Esta época histórica se caracteriza por nuevas y desatadas formas de reacción conservadora a los más básicos derechos individuales. Estos idearios tienen su traducción política en la emergencia de opciones de ultraderecha con chances serias de llegar al poder por vía electoral. En ese contexto, el avance de la agenda feminista es el único que pone en cuestión muchos de los privilegios –patriarcales, pero también de clase– considerados naturales, y esa agenda permite iluminar los rincones lúgubres de las instituciones. En este caso, ayuda a leer la complejidad del universo escolar.
El ataque a la educación pública consiste en la reducción de los salarios, en el abandono de la infraestructura, en la condena social a todo tipo de forma de reclamo y encuentro colectivo por parte de los docentes. Consiste en las campañas sistemáticas de desprestigio a científicos. En la panza tajeada de una compañera, en el incendio de una escuela y en campañas mediáticas de responsabilización de los docentes acerca de situaciones en las que somos víctimas.

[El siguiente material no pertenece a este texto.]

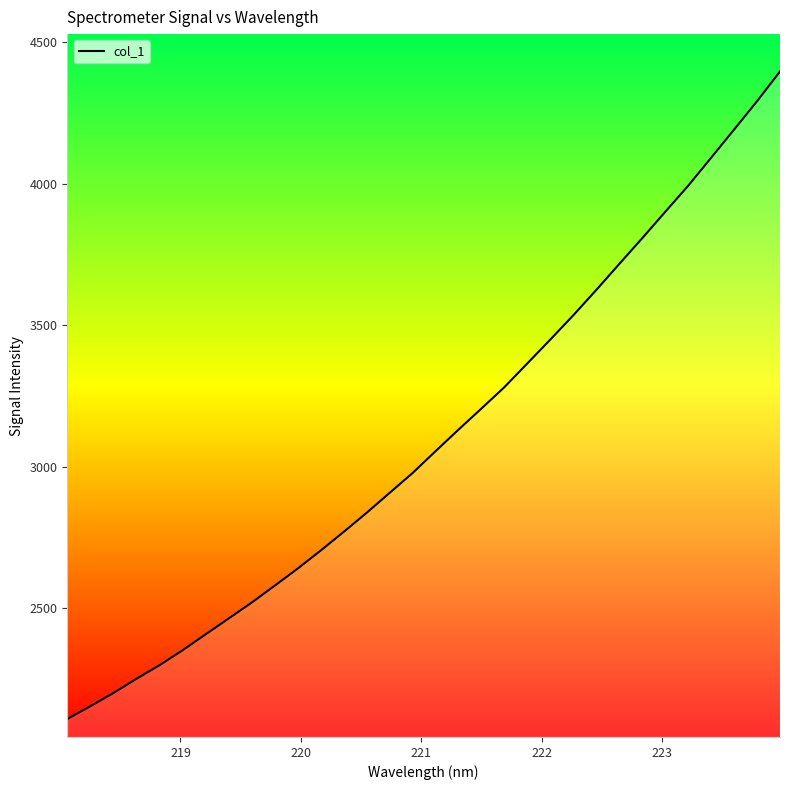

What is the difference between the maximum and minimum values?

2286.1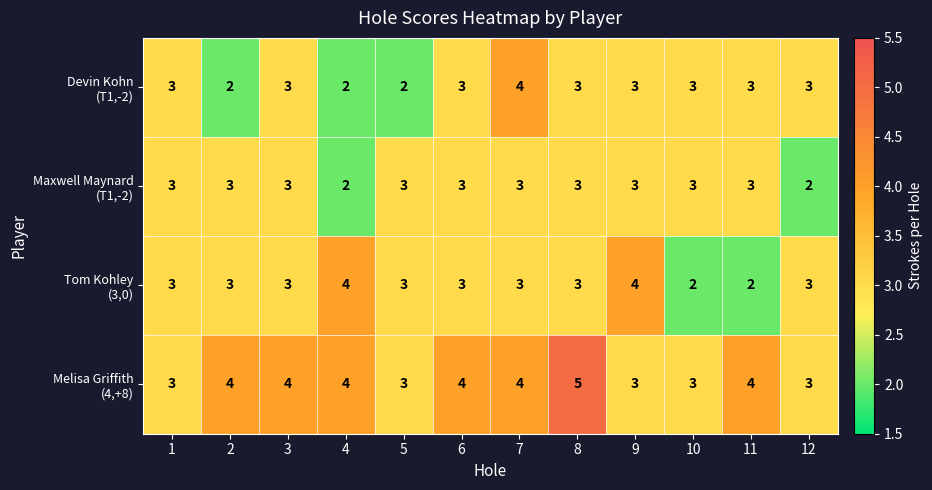

How many categories are shown in the chart?

12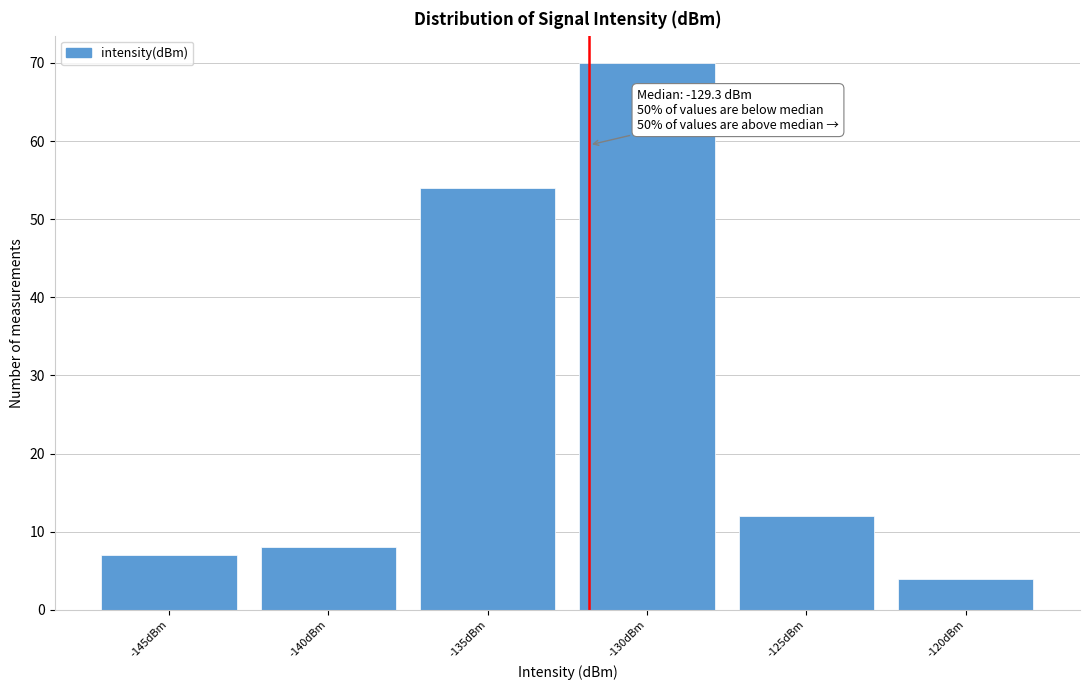

Reading left to right, transcribe all the data shown in this chart.

-145dBm=7	-140dBm=8	-135dBm=54	-130dBm=70	-125dBm=12	-120dBm=4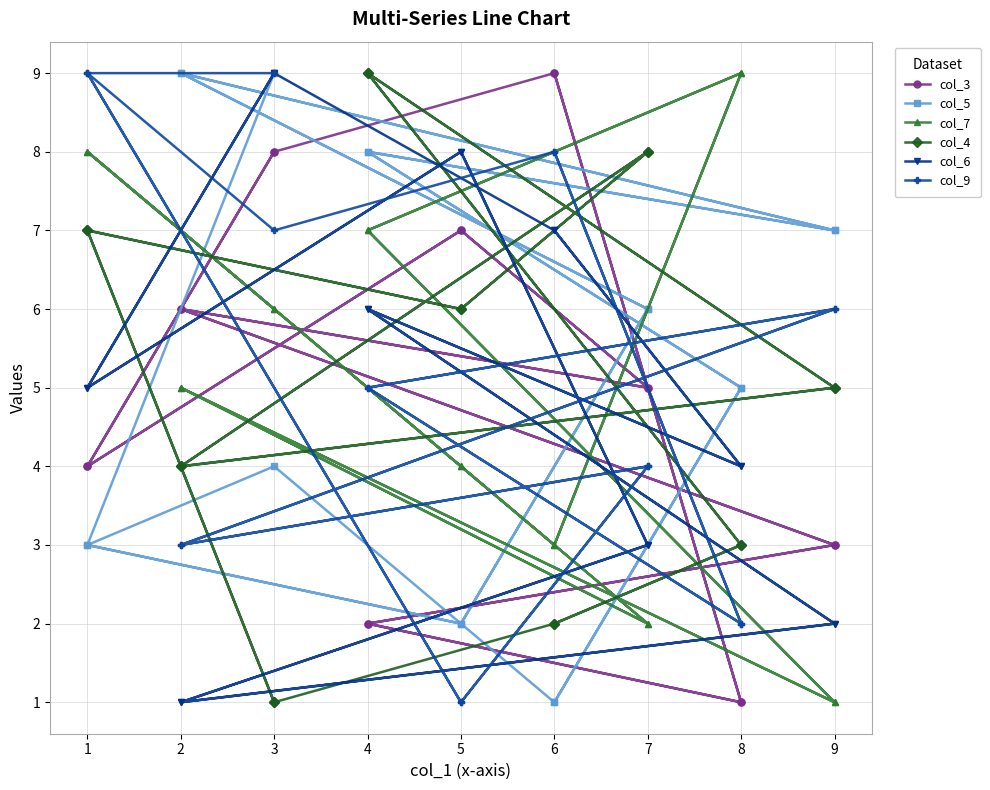

At which label does col_4 first exceed 5?

1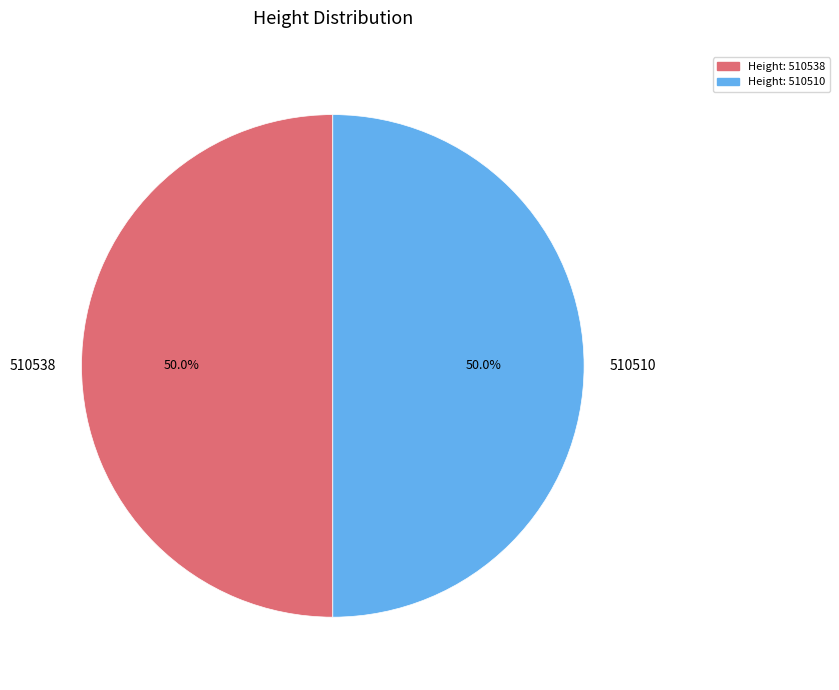

How much of the chart is everything except 510510?

50.0%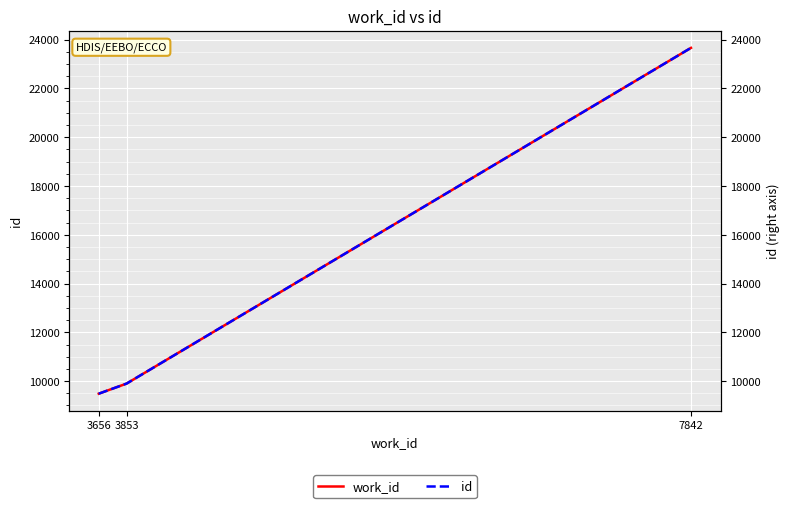

Between 7842 and 3656, which is larger?

7842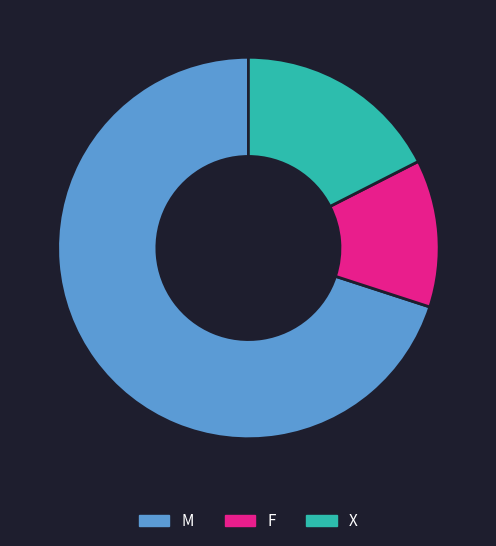

The M slice represents 70% of the pie. True or false?

True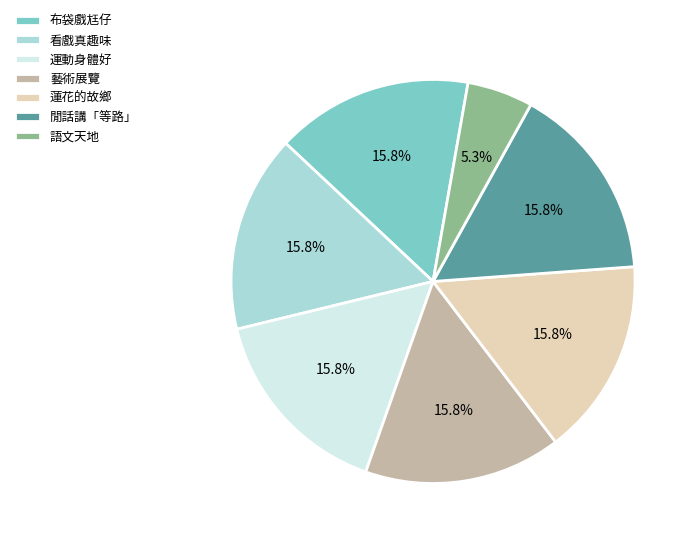

Does any single category account for the majority?

No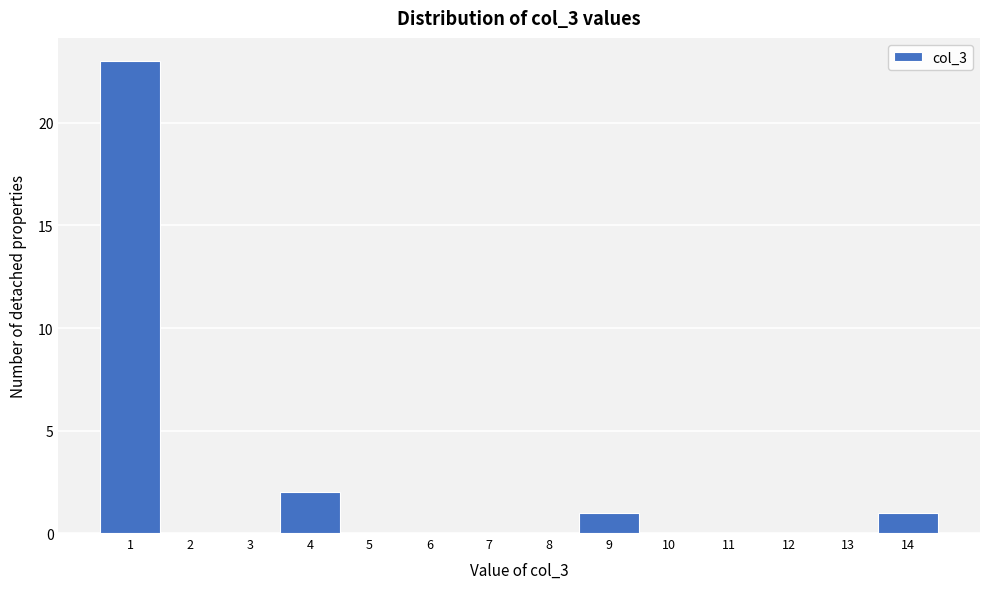

Reading left to right, transcribe this chart: for each bar, give the range it covers on the x-axis and its height. The values are not printed on the chart, so give them approximately, as read against the axis.

0.5 to 1.5: 23
1.5 to 2.5: 0
2.5 to 3.5: 0
3.5 to 4.5: 2
4.5 to 5.5: 0
5.5 to 6.5: 0
6.5 to 7.5: 0
7.5 to 8.5: 0
8.5 to 9.5: 1
9.5 to 10.5: 0
10.5 to 11.5: 0
11.5 to 12.5: 0
12.5 to 13.5: 0
13.5 to 14.5: 1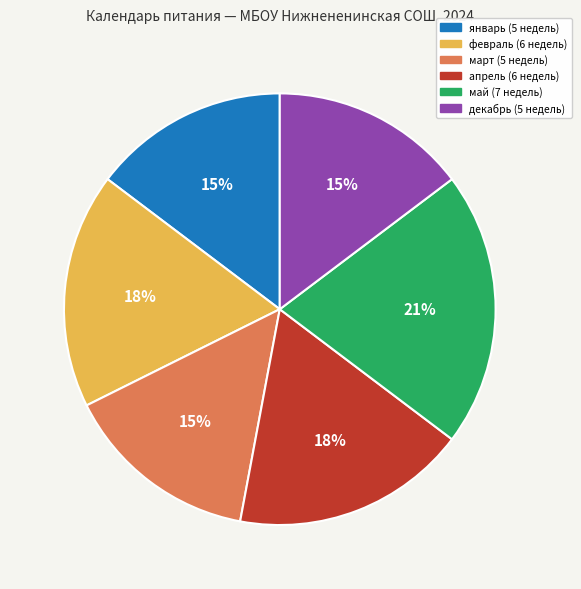

True or false: февраль accounts for 25% of the total.

False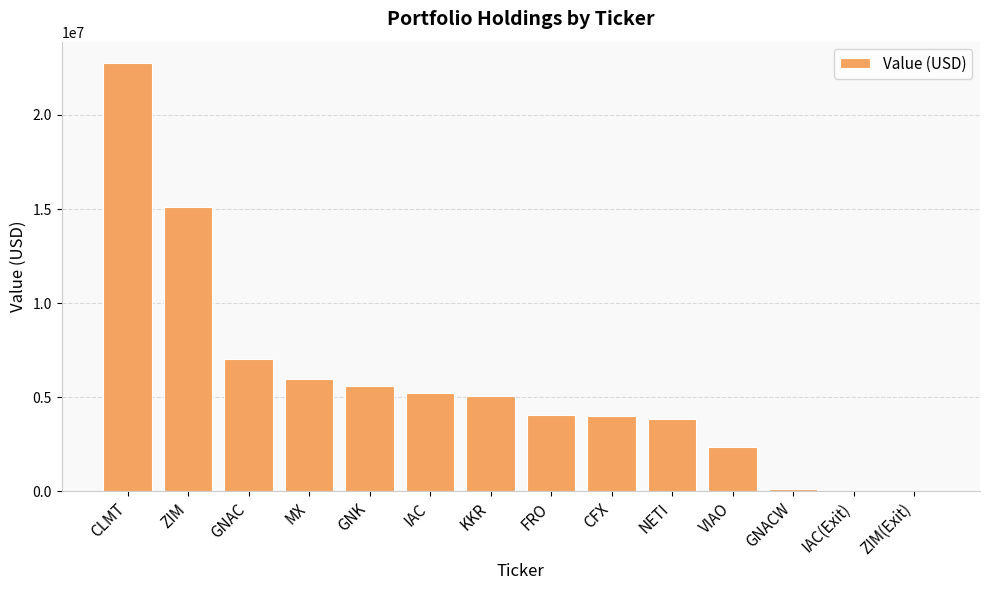

At which category does the chart reach its peak across all series?

CLMT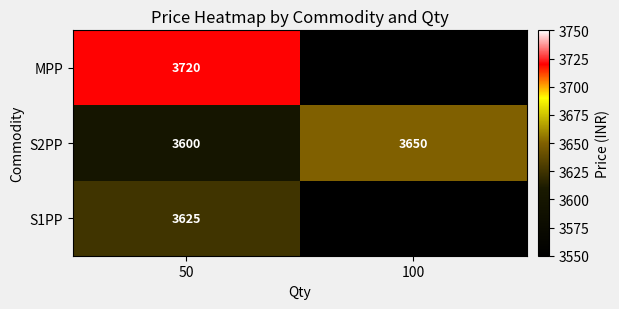

What is the total value across all series at 50?

10945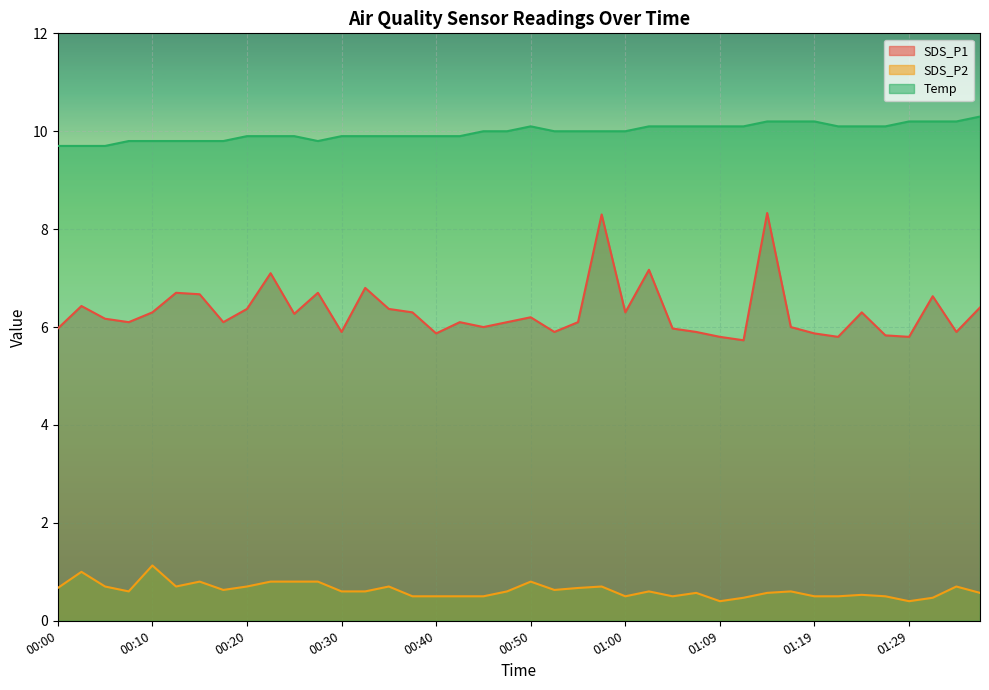

Reading left to right, transcribe all the data shown in this chart.

SDS_P1: 00:00=6.0	00:02=6.4	00:05=6.2	00:07=6.1	00:10=6.3	00:12=6.7	00:15=6.7	00:17=6.1	00:20=6.4	00:22=7.1	00:25=6.3	00:27=6.7	00:30=5.9	00:32=6.8	00:35=6.4	00:37=6.3	00:40=5.9	00:42=6.1	00:45=6.0	00:47=6.1	00:50=6.2	00:52=5.9	00:55=6.1	00:57=8.3	01:00=6.3	01:02=7.2	01:04=6.0	01:07=5.9	01:09=5.8	01:12=5.7	01:14=8.3	01:17=6.0	01:19=5.9	01:22=5.8	01:24=6.3	01:27=5.8	01:29=5.8	01:32=6.6	01:34=5.9	01:37=6.4
SDS_P2: 00:00=0.7	00:02=1.0	00:05=0.7	00:07=0.6	00:10=1.1	00:12=0.7	00:15=0.8	00:17=0.6	00:20=0.7	00:22=0.8	00:25=0.8	00:27=0.8	00:30=0.6	00:32=0.6	00:35=0.7	00:37=0.5	00:40=0.5	00:42=0.5	00:45=0.5	00:47=0.6	00:50=0.8	00:52=0.6	00:55=0.7	00:57=0.7	01:00=0.5	01:02=0.6	01:04=0.5	01:07=0.6	01:09=0.4	01:12=0.5	01:14=0.6	01:17=0.6	01:19=0.5	01:22=0.5	01:24=0.5	01:27=0.5	01:29=0.4	01:32=0.5	01:34=0.7	01:37=0.6
Temp: 00:00=9.7	00:02=9.7	00:05=9.7	00:07=9.8	00:10=9.8	00:12=9.8	00:15=9.8	00:17=9.8	00:20=9.9	00:22=9.9	00:25=9.9	00:27=9.8	00:30=9.9	00:32=9.9	00:35=9.9	00:37=9.9	00:40=9.9	00:42=9.9	00:45=10.0	00:47=10.0	00:50=10.1	00:52=10.0	00:55=10.0	00:57=10.0	01:00=10.0	01:02=10.1	01:04=10.1	01:07=10.1	01:09=10.1	01:12=10.1	01:14=10.2	01:17=10.2	01:19=10.2	01:22=10.1	01:24=10.1	01:27=10.1	01:29=10.2	01:32=10.2	01:34=10.2	01:37=10.3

Sin embargo, estamos ante la oportunidad de tomar como agenda la visibilización de las violencias escolares y organizar formas de intervención que sean tan contundentes como respetuosas de los derechos. La respuesta a la derecha educativa y pedagógica, aferrada a privilegios y a las violencias asociadas, debe ser subirse a la ola verde: reclamar un impulso más fuerte del Estado en Educación Sexual Integral, diseñar protocolos democráticos de intervención ante violencias de todo tipo, evaluaciones rigurosas de las denuncias de vulneraciones de los derechos de los alumnos y las alumnas por parte de docentes. Esta es una tarea de las escuelas, de los gobiernos, de los sindicatos y de las familias.
En un siglo XXI que parece tomar la forma de la muerte, la educación del futuro deberá ser la de la palabra, la diversidad y los derechos. Parecen abstracciones, pero son armas concretas y contundentes.